Standing there, set against the curling smoke and swaying lights of the corridor, she looked like a Valkyrie from Hell.
"Let me guess," I said, just a little tiredly. "You smashed your way in, demanded they turn your bounty over to you, and when they declined, you declared war. Right?"
"I have serious paper on this guy," said Suzie. "And they were very rude to me."
I considered the matter. "I'm sure they're very sorry. Well, try not to kill them all, Suzie. I need someone alive and mostly intact to answer a few questions."
"Hey! Hold everything!" said the voice from behind the far barricade. "It's possible ... we may have been a bit hasty. Nobody here wants to take on Shotgun Suzie and John bloody Taylor unless it's absolutely necessary. Can't we talk about this?"

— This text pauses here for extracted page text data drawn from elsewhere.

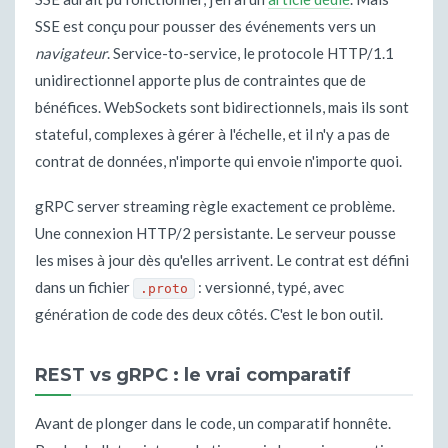
SSE est conçu pour pousser des événements vers un
navigateur
. Service-to-service, le protocole HTTP/1.1
unidirectionnel apporte plus de contraintes que de
bénéfices. WebSockets sont bidirectionnels, mais ils sont
stateful, complexes à gérer à l'échelle, et il n'y a pas de
contrat de données, n'importe qui envoie n'importe quoi.
gRPC server streaming règle exactement ce problème.
Une connexion HTTP/2 persistante. Le serveur pousse
les mises à jour dès qu'elles arrivent. Le contrat est défini
dans un fichier
: versionné, typé, avec
.proto
génération de code des deux côtés. C'est le bon outil.
REST vs gRPC : le vrai comparatif
Avant de plonger dans le code, un comparatif honnête.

I looked at Suzie, who shrugged. "All they have to do is hand over my bounty, and I'm out of here."
"If we hand him over, you'll kill him," said the voice. "He came to us for sanctuary."

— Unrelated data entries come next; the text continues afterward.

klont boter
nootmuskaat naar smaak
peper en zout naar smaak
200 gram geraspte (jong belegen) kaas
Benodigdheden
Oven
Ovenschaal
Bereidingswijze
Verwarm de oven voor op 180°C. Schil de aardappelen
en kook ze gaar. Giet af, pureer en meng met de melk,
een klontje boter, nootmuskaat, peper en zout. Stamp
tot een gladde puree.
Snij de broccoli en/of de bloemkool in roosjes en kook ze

"The man has a point," I said. "You do tend towards bringing them in dead, rather than alive."
"Less paperwork," said Suzie.
I looked down the corridor at the twenty or so guns facing me. "If Suzie really wanted you dead, you'd be dead by now. She's given you every chance. I really think you should consider surrendering."
"We guarantee the safety of people who come here," the voice said stubbornly. "That's who we are. Why we are. We're willing to discuss a deal, but we won't betray our principles."
I looked at Suzie. "What poor soul are you after, this time?"
"No-one important. Just some scumbag lawyer who grabbed a client's settlement money and did a runner with it. Five million pounds, and change. I'm down for ten per cent of whatever I recover."
"A lawyer?' said the voice. "Oh hell, why didn't you say? If we'd known he was one of them, we'd have given him to you."
I smiled at Suzie. "Another triumph for common sense and diplomacy in action. You see how easy it is, if you just try a little reason first?"
Suzie growled, lowering her shotgun for the first time. "I hate being reasonable. It's bad for my reputation."